▶ [Supplied records]
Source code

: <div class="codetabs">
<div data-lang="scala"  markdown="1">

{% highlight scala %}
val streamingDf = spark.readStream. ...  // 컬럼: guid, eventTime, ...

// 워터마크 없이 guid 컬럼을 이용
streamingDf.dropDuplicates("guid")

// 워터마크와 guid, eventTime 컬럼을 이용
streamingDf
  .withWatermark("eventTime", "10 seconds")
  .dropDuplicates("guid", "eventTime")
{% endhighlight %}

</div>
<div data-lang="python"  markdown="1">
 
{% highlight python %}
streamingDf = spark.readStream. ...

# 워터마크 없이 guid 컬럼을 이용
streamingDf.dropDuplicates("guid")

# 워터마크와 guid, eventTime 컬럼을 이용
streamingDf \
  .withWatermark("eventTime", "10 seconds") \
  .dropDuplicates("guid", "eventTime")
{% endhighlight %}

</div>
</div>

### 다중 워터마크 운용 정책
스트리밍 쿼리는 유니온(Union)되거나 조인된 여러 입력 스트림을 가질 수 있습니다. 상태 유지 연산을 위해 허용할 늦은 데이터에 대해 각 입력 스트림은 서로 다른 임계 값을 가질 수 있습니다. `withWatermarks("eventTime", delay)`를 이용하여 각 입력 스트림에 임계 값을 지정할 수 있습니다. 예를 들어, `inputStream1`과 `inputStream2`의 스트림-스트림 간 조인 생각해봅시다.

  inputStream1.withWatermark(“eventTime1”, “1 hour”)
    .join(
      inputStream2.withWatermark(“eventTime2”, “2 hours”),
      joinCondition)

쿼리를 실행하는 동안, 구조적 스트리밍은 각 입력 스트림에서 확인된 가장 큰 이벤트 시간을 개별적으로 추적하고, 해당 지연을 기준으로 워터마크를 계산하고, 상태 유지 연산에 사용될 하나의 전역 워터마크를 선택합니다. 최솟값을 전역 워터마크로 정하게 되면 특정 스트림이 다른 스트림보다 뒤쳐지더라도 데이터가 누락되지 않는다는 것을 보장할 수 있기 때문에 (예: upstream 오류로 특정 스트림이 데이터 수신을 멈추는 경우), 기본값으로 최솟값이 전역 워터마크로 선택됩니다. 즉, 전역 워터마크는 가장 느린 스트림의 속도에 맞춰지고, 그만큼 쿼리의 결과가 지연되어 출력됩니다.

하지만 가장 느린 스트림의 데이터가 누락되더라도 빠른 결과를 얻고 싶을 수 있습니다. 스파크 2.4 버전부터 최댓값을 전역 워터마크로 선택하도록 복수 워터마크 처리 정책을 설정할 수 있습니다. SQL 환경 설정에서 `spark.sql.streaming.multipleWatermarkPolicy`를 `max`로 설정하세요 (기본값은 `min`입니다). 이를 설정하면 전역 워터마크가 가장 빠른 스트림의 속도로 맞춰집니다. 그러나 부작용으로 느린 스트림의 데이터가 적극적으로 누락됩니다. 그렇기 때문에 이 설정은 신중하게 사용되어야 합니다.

▶ [Work request] Among the lines of the listing above, count those that include the string "scala" and give that total alone.

▶ [Answer section] 2